Há quem tema um deslocamento do centros e das bases de produção da droga para dentro do território nacional. Tudo isso pode vir a acontecer. Mas, ainda assim, o Governo brasileiro tem uma posição clara, inequívoca, imperturbável nessa questão: entende que o combate ao narcotráfico não é uma questão militar. Aliás, devo dizer, o Governo tem o apoio do Congresso Nacional, e pelo que observo do artigo do Deputado Edmilson Valentim, do Partido Comunista do Brasil, integrante de uma faixa de oposição dentro do Congresso, esse espectro de apoio é o mais amplo possível.

Entretanto, é preciso deixar bem claro que o Governo brasileiro não é contrário a que a Colômbia tome as suas decisões e se autodetermine soberanamente quanto ao modo pelo qual pretende combater o narcotráfico.

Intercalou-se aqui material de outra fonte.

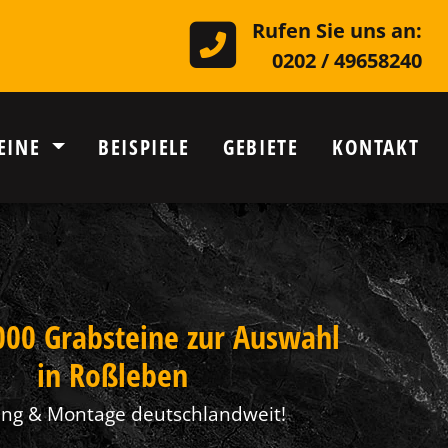
Rufen Sie uns an:
0202 / 49658240
EINE
BEISPIELE
GEBIETE
KONTAKT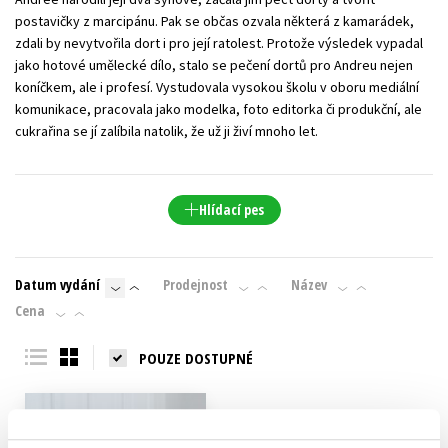
postavičky z marcipánu. Pak se občas ozvala některá z kamarádek,
zdali by nevytvořila dort i pro její ratolest. Protože výsledek vypadal
jako hotové umělecké dílo, stalo se pečení dortů pro Andreu nejen
koníčkem, ale i profesí. Vystudovala vysokou školu v oboru mediální
komunikace, pracovala jako modelka, foto editorka či produkční, ale
cukrařina se jí zalíbila natolik, že už ji živí mnoho let.
Hlídací pes
Datum vydání
Prodejnost
Název
Cena
POUZE DOSTUPNÉ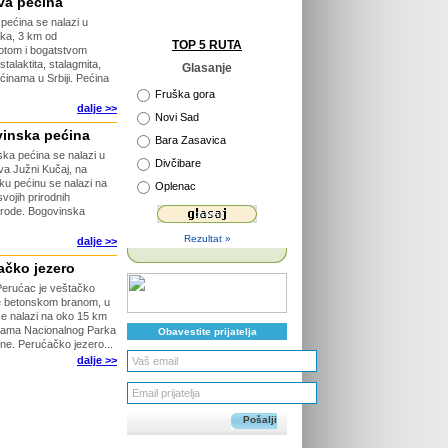
va pećina
pećina se nalazi u
eka, 3 km od
TOP 5 RUTA
potom i bogatstvom
stalaktita, stalagmita,
Glasanje
ećinama u Srbiji. Pećina
Fruška gora
dalje >>
Novi Sad
inska pećina
Bara Zasavica
ka pećina se nalazi u
Divčibare
va Južni Kučaj, na
sku pećinu se nalazi na
Oplenac
vojih prirodnih
irode. Bogovinska
Rezultat »
dalje >>
ačko jezero
Perućac je veštačko
ne betonskom branom, u
 se nalazi na oko 15 km
icama Nacionalnog Parka
Obavestite prijatelja
ine. Perućačko jezero...
dalje >>
Pošalji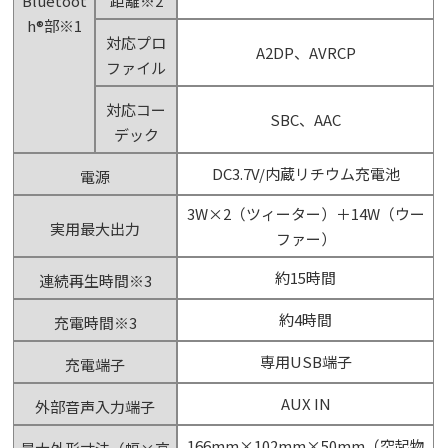
Bluetoot
距離
※2
h®部
※1
対応プロ
A2DP、AVRCP
ファイル
対応コー
SBC、AAC
デック
DC3.7V/内蔵リチウム充電池
電源
3W×2（ツィーター）＋14W（ウー
実用最大出力
ファー）
約15時間
連続再生時間
※3
約4時間
充電時間
※3
専用USB端子
充電端子
AUX IN
外部音声入力端子
166mm×102mm×50mm（突起物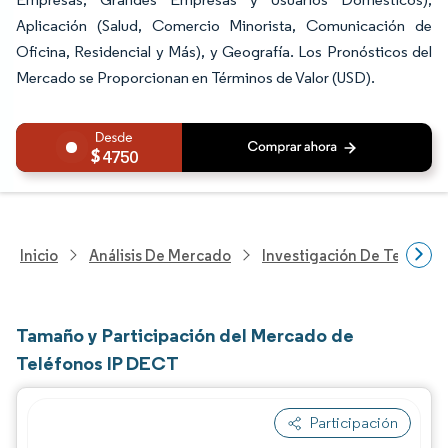
Aplicación (Salud, Comercio Minorista, Comunicación de
Oficina, Residencial y Más), y Geografía. Los Pronósticos del
Mercado se Proporcionan en Términos de Valor (USD).
4750
Inicio
Análisis De Mercado
Investigación De Tecnolo
Tamaño y Participación del Mercado de
Teléfonos IP DECT
Participación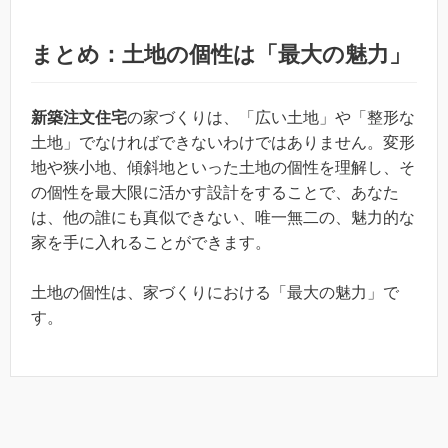
まとめ：土地の個性は「最大の魅力」
新築注文住宅
の家づくりは、「広い土地」や「整形な
土地」でなければできないわけではありません。変形
地や狭小地、傾斜地といった土地の個性を理解し、そ
の個性を最大限に活かす設計をすることで、あなた
は、他の誰にも真似できない、唯一無二の、魅力的な
家を手に入れることができます。
土地の個性は、家づくりにおける「最大の魅力」で
す。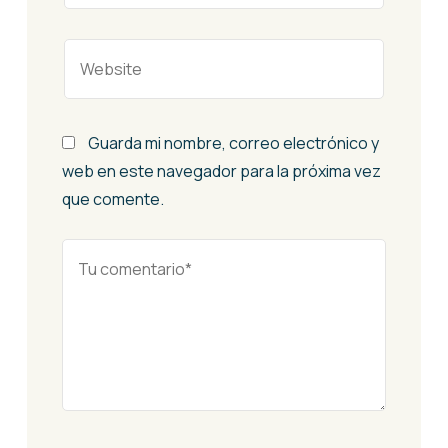
Guarda mi nombre, correo electrónico y
web en este navegador para la próxima vez
que comente.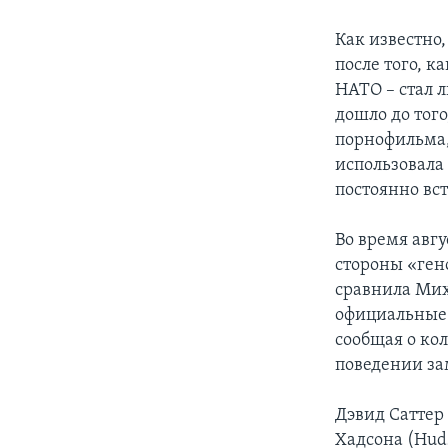
Как известно,
после того, к
НАТО – стал 
дошло до тог
порнофильма,
использовала
постоянно вс
Во время авг
стороны «ген
сравнила Мих
официальные 
сообщая о ко
поведении за
Дэвид Саттер
Хадсона (Hud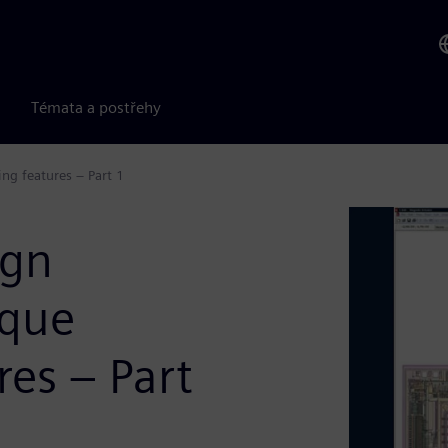
Témata a postřehy
ng features – Part 1
ign
ique
res – Part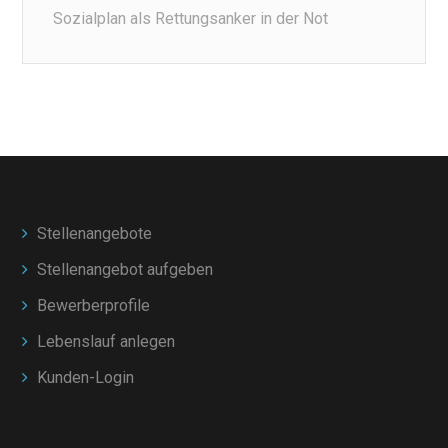
Sozialplan als Rettungsanker in der Not
Stellenangebote
Stellenangebot aufgeben
Bewerberprofile
Lebenslauf anlegen
Kunden-Login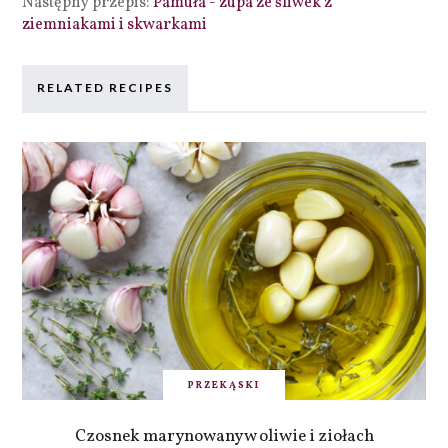
Następny przepis:
Pamuła - zupa ze śliwek z
ziemniakami i skwarkami
RELATED RECIPES
PRZEKĄSKI
Czosnek marynowany w oliwie i ziołach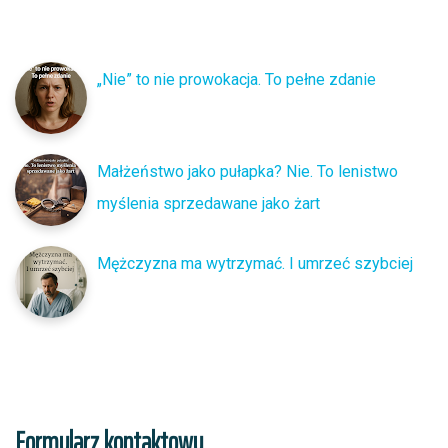
„Nie” to nie prowokacja. To pełne zdanie
Małżeństwo jako pułapka? Nie. To lenistwo
myślenia sprzedawane jako żart
Mężczyzna ma wytrzymać. I umrzeć szybciej
Formularz kontaktowy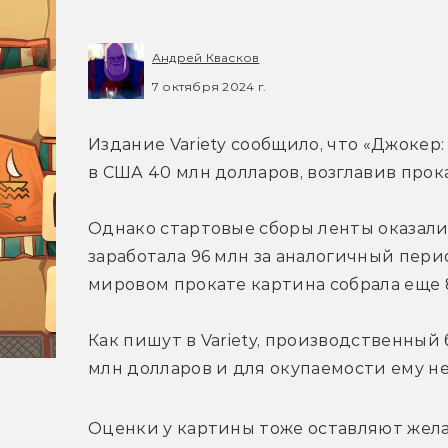
Андрей Квасков
7 октября 2024 г.
Издание Variety сообщило, что «Джокер:
в США 40 млн долларов, возглавив прока
Однако стартовые сборы ленты оказалис
заработала 96 млн за аналогичный период
мировом прокате картина собрала еще 8
Как пишут в Variety, производственный
млн долларов и для окупаемости ему не
Оценки у картины тоже оставляют жела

A Colômbia acaba de aceitar a presença de Forças Armadas de outro país e o apoio e o patrocínio dos Estados Unidos e da Comunidade Européia. Mesmo que não se integre a essa operação, o Brasil respeita o direito da Colômbia de tomar soberanamente as suas decisões. O governo colombiano - democraticamente estabelecido, eleito pelo voto, legítimo e institucionalmente inquestionável - tem o direito de definir sua política para combater o narcotráfico.

É importante que fique claro que o fato de o Brasil não se integrar a essa operação não nos coloca numa velha posição, no bojo da guerra fria, de antípodas básicos de qualquer ação americana no território sul-americano ou neste hemisfério. Não se trata de uma atitude antiamericanista, de uma atitude antípoda, no bojo do chamado sistema de guerra fria, já inteiramente superado e não mais existente no mundo, mas se trata de um posicionamento doutrinário, diplomático, militar e de defesa e segurança do Brasil.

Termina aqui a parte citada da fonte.